(Source records)
########

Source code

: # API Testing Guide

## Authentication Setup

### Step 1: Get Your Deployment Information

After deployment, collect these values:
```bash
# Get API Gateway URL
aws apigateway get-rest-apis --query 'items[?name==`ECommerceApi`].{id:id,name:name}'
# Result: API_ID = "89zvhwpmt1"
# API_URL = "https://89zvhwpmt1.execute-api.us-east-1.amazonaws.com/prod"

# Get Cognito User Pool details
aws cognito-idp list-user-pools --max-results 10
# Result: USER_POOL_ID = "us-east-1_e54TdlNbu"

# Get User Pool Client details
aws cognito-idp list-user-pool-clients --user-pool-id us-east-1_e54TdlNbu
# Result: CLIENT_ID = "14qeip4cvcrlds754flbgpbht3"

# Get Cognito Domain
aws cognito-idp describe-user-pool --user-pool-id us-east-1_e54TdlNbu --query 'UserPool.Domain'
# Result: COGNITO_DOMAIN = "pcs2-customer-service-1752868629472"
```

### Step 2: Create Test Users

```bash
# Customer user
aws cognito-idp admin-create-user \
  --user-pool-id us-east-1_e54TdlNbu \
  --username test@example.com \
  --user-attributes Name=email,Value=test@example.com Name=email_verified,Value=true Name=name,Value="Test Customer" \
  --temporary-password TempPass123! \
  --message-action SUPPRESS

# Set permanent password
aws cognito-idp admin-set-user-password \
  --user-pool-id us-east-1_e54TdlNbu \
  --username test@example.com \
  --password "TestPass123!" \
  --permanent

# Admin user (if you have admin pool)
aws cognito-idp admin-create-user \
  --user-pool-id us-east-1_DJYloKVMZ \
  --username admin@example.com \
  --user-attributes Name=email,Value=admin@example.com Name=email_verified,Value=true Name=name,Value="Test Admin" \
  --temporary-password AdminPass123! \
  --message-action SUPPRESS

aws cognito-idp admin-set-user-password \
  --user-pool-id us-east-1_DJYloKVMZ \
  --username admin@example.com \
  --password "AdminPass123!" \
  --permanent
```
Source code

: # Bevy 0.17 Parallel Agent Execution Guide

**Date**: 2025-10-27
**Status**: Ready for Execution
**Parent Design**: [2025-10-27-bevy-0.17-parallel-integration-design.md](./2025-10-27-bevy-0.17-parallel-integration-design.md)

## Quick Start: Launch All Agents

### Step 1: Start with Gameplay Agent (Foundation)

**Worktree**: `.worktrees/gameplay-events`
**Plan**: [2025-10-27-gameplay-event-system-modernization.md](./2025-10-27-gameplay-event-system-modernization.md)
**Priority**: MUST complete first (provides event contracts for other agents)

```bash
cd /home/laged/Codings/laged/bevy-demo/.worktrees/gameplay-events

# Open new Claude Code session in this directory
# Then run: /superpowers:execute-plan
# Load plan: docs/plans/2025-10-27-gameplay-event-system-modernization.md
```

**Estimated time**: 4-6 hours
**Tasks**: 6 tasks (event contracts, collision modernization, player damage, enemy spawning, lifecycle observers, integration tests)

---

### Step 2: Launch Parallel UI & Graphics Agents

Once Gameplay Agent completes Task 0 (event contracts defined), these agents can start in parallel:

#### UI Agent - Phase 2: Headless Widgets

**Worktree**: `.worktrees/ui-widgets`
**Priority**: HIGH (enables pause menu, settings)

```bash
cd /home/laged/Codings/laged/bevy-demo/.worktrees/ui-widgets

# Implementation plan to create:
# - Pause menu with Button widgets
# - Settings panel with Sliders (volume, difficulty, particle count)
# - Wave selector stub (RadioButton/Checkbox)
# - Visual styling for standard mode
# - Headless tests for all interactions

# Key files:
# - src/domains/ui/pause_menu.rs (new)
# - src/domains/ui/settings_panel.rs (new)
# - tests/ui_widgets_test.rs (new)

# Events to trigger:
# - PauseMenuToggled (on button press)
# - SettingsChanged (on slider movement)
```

########

→ **Task details**:
Copy the entries exactly, leaving no line out.

→ **Reply to the exercise**:
Source code

: # API Testing Guide

## Authentication Setup

### Step 1: Get Your Deployment Information

After deployment, collect these values:
```bash
# Get API Gateway URL
aws apigateway get-rest-apis --query 'items[?name==`ECommerceApi`].{id:id,name:name}'
# Result: API_ID = "89zvhwpmt1"
# API_URL = "https://89zvhwpmt1.execute-api.us-east-1.amazonaws.com/prod"

# Get Cognito User Pool details
aws cognito-idp list-user-pools --max-results 10
# Result: USER_POOL_ID = "us-east-1_e54TdlNbu"

# Get User Pool Client details
aws cognito-idp list-user-pool-clients --user-pool-id us-east-1_e54TdlNbu
# Result: CLIENT_ID = "14qeip4cvcrlds754flbgpbht3"

# Get Cognito Domain
aws cognito-idp describe-user-pool --user-pool-id us-east-1_e54TdlNbu --query 'UserPool.Domain'
# Result: COGNITO_DOMAIN = "pcs2-customer-service-1752868629472"
```

### Step 2: Create Test Users

```bash
# Customer user
aws cognito-idp admin-create-user \
  --user-pool-id us-east-1_e54TdlNbu \
  --username test@example.com \
  --user-attributes Name=email,Value=test@example.com Name=email_verified,Value=true Name=name,Value="Test Customer" \
  --temporary-password TempPass123! \
  --message-action SUPPRESS

# Set permanent password
aws cognito-idp admin-set-user-password \
  --user-pool-id us-east-1_e54TdlNbu \
  --username test@example.com \
  --password "TestPass123!" \
  --permanent

# Admin user (if you have admin pool)
aws cognito-idp admin-create-user \
  --user-pool-id us-east-1_DJYloKVMZ \
  --username admin@example.com \
  --user-attributes Name=email,Value=admin@example.com Name=email_verified,Value=true Name=name,Value="Test Admin" \
  --temporary-password AdminPass123! \
  --message-action SUPPRESS

aws cognito-idp admin-set-user-password \
  --user-pool-id us-east-1_DJYloKVMZ \
  --username admin@example.com \
  --password "AdminPass123!" \
  --permanent
```
Source code

: # Bevy 0.17 Parallel Agent Execution Guide

**Date**: 2025-10-27
**Status**: Ready for Execution
**Parent Design**: [2025-10-27-bevy-0.17-parallel-integration-design.md](./2025-10-27-bevy-0.17-parallel-integration-design.md)

## Quick Start: Launch All Agents

### Step 1: Start with Gameplay Agent (Foundation)

**Worktree**: `.worktrees/gameplay-events`
**Plan**: [2025-10-27-gameplay-event-system-modernization.md](./2025-10-27-gameplay-event-system-modernization.md)
**Priority**: MUST complete first (provides event contracts for other agents)

```bash
cd /home/laged/Codings/laged/bevy-demo/.worktrees/gameplay-events

# Open new Claude Code session in this directory
# Then run: /superpowers:execute-plan
# Load plan: docs/plans/2025-10-27-gameplay-event-system-modernization.md
```

**Estimated time**: 4-6 hours
**Tasks**: 6 tasks (event contracts, collision modernization, player damage, enemy spawning, lifecycle observers, integration tests)

---

### Step 2: Launch Parallel UI & Graphics Agents

Once Gameplay Agent completes Task 0 (event contracts defined), these agents can start in parallel:

#### UI Agent - Phase 2: Headless Widgets

**Worktree**: `.worktrees/ui-widgets`
**Priority**: HIGH (enables pause menu, settings)

```bash
cd /home/laged/Codings/laged/bevy-demo/.worktrees/ui-widgets

# Implementation plan to create:
# - Pause menu with Button widgets
# - Settings panel with Sliders (volume, difficulty, particle count)
# - Wave selector stub (RadioButton/Checkbox)
# - Visual styling for standard mode
# - Headless tests for all interactions

# Key files:
# - src/domains/ui/pause_menu.rs (new)
# - src/domains/ui/settings_panel.rs (new)
# - tests/ui_widgets_test.rs (new)

# Events to trigger:
# - PauseMenuToggled (on button press)
# - SettingsChanged (on slider movement)
```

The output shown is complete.